Work order: Restate each entry shown beneath this instruction, keeping its wording intact.

Data extracted from a collection
· · ·

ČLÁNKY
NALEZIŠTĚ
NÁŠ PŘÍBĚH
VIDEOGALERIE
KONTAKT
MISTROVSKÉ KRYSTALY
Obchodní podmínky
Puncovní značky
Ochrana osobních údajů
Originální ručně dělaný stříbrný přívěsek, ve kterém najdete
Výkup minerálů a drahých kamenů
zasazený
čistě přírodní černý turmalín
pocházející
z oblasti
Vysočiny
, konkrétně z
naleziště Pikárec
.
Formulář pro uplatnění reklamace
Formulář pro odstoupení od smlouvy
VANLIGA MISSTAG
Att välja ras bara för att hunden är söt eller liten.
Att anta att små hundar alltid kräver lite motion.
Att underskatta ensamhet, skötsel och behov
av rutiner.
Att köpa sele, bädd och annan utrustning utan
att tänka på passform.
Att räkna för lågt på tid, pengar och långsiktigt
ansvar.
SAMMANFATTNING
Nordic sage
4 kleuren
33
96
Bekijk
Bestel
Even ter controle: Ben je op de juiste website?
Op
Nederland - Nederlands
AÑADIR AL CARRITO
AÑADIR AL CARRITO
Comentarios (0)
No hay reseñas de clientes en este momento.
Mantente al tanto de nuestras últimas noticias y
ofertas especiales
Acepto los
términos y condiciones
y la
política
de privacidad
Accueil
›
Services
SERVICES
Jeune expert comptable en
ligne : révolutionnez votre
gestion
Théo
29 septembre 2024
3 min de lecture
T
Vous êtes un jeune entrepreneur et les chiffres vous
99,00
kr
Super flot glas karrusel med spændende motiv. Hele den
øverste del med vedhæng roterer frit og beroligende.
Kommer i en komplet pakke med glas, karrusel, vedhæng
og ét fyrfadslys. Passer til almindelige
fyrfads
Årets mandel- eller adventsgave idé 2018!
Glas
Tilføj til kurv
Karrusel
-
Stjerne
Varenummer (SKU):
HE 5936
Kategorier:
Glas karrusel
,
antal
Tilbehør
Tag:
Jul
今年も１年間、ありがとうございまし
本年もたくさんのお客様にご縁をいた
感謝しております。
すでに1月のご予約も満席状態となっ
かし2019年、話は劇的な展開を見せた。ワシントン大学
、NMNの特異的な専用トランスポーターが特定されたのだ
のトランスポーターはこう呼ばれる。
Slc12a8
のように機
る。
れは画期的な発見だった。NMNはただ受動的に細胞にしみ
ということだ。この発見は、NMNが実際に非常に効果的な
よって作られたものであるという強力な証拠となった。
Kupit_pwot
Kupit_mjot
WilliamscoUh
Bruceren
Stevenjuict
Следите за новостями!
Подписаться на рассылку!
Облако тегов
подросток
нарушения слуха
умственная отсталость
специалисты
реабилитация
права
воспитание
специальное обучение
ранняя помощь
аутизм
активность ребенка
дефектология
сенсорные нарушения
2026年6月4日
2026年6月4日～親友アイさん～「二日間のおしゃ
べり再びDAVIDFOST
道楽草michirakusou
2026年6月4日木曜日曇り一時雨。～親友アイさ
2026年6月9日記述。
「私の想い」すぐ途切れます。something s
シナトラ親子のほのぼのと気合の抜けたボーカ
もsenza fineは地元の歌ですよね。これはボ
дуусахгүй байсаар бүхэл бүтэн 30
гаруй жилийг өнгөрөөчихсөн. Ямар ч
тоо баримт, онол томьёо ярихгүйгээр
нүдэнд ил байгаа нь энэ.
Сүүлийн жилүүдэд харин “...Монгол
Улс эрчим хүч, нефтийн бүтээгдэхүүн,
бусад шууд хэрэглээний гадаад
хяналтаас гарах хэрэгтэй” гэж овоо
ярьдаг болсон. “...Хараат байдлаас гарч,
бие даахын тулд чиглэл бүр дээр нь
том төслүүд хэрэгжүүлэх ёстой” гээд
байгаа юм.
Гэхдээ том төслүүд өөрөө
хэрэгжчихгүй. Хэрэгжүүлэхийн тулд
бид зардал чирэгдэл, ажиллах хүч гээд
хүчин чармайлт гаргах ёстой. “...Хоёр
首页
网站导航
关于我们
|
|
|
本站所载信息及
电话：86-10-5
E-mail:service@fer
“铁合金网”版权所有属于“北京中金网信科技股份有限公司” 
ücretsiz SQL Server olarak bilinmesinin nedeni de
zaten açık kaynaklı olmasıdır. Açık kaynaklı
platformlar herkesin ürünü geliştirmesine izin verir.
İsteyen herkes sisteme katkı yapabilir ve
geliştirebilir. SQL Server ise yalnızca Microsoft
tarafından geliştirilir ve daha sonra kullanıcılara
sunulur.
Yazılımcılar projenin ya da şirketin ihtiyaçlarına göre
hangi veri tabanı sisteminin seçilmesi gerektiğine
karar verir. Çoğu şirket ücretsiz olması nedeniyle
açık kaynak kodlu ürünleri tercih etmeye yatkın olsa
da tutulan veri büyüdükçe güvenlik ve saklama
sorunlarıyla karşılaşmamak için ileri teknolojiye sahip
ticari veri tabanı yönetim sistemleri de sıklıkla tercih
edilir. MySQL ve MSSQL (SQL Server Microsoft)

· · ·

Response to this task:
ČLÁNKY
NALEZIŠTĚ
NÁŠ PŘÍBĚH
VIDEOGALERIE
KONTAKT
MISTROVSKÉ KRYSTALY
Obchodní podmínky
Puncovní značky
Ochrana osobních údajů
Originální ručně dělaný stříbrný přívěsek, ve kterém najdete
Výkup minerálů a drahých kamenů
zasazený
čistě přírodní černý turmalín
pocházející
z oblasti
Vysočiny
, konkrétně z
naleziště Pikárec
.
Formulář pro uplatnění reklamace
Formulář pro odstoupení od smlouvy
VANLIGA MISSTAG
Att välja ras bara för att hunden är söt eller liten.
Att anta att små hundar alltid kräver lite motion.
Att underskatta ensamhet, skötsel och behov
av rutiner.
Att köpa sele, bädd och annan utrustning utan
att tänka på passform.
Att räkna för lågt på tid, pengar och långsiktigt
ansvar.
SAMMANFATTNING
Nordic sage
4 kleuren
33
96
Bekijk
Bestel
Even ter controle: Ben je op de juiste website?
Op
Nederland - Nederlands
AÑADIR AL CARRITO
AÑADIR AL CARRITO
Comentarios (0)
No hay reseñas de clientes en este momento.
Mantente al tanto de nuestras últimas noticias y
ofertas especiales
Acepto los
términos y condiciones
y la
política
de privacidad
Accueil
›
Services
SERVICES
Jeune expert comptable en
ligne : révolutionnez votre
gestion
Théo
29 septembre 2024
3 min de lecture
T
Vous êtes un jeune entrepreneur et les chiffres vous
99,00
kr
Super flot glas karrusel med spændende motiv. Hele den
øverste del med vedhæng roterer frit og beroligende.
Kommer i en komplet pakke med glas, karrusel, vedhæng
og ét fyrfadslys. Passer til almindelige
fyrfads
Årets mandel- eller adventsgave idé 2018!
Glas
Tilføj til kurv
Karrusel
-
Stjerne
Varenummer (SKU):
HE 5936
Kategorier:
Glas karrusel
,
antal
Tilbehør
Tag:
Jul
今年も１年間、ありがとうございまし
本年もたくさんのお客様にご縁をいた
感謝しております。
すでに1月のご予約も満席状態となっ
かし2019年、話は劇的な展開を見せた。ワシントン大学
、NMNの特異的な専用トランスポーターが特定されたのだ
のトランスポーターはこう呼ばれる。
Slc12a8
のように機
る。
れは画期的な発見だった。NMNはただ受動的に細胞にしみ
ということだ。この発見は、NMNが実際に非常に効果的な
よって作られたものであるという強力な証拠となった。
Kupit_pwot
Kupit_mjot
WilliamscoUh
Bruceren
Stevenjuict
Следите за новостями!
Подписаться на рассылку!
Облако тегов
подросток
нарушения слуха
умственная отсталость
специалисты
реабилитация
права
воспитание
специальное обучение
ранняя помощь
аутизм
активность ребенка
дефектология
сенсорные нарушения
2026年6月4日
2026年6月4日～親友アイさん～「二日間のおしゃ
べり再びDAVIDFOST
道楽草michirakusou
2026年6月4日木曜日曇り一時雨。～親友アイさ
2026年6月9日記述。
「私の想い」すぐ途切れます。something s
シナトラ親子のほのぼのと気合の抜けたボーカ
もsenza fineは地元の歌ですよね。これはボ
дуусахгүй байсаар бүхэл бүтэн 30
гаруй жилийг өнгөрөөчихсөн. Ямар ч
тоо баримт, онол томьёо ярихгүйгээр
нүдэнд ил байгаа нь энэ.
Сүүлийн жилүүдэд харин “...Монгол
Улс эрчим хүч, нефтийн бүтээгдэхүүн,
бусад шууд хэрэглээний гадаад
хяналтаас гарах хэрэгтэй” гэж овоо
ярьдаг болсон. “...Хараат байдлаас гарч,
бие даахын тулд чиглэл бүр дээр нь
том төслүүд хэрэгжүүлэх ёстой” гээд
байгаа юм.
Гэхдээ том төслүүд өөрөө
хэрэгжчихгүй. Хэрэгжүүлэхийн тулд
бид зардал чирэгдэл, ажиллах хүч гээд
хүчин чармайлт гаргах ёстой. “...Хоёр
首页
网站导航
关于我们
|
|
|
本站所载信息及
电话：86-10-5
E-mail:service@fer
“铁合金网”版权所有属于“北京中金网信科技股份有限公司” 
ücretsiz SQL Server olarak bilinmesinin nedeni de
zaten açık kaynaklı olmasıdır. Açık kaynaklı
platformlar herkesin ürünü geliştirmesine izin verir.
İsteyen herkes sisteme katkı yapabilir ve
geliştirebilir. SQL Server ise yalnızca Microsoft
tarafından geliştirilir ve daha sonra kullanıcılara
sunulur.
Yazılımcılar projenin ya da şirketin ihtiyaçlarına göre
hangi veri tabanı sisteminin seçilmesi gerektiğine
karar verir. Çoğu şirket ücretsiz olması nedeniyle
açık kaynak kodlu ürünleri tercih etmeye yatkın olsa
da tutulan veri büyüdükçe güvenlik ve saklama
sorunlarıyla karşılaşmamak için ileri teknolojiye sahip
ticari veri tabanı yönetim sistemleri de sıklıkla tercih
edilir. MySQL ve MSSQL (SQL Server Microsoft)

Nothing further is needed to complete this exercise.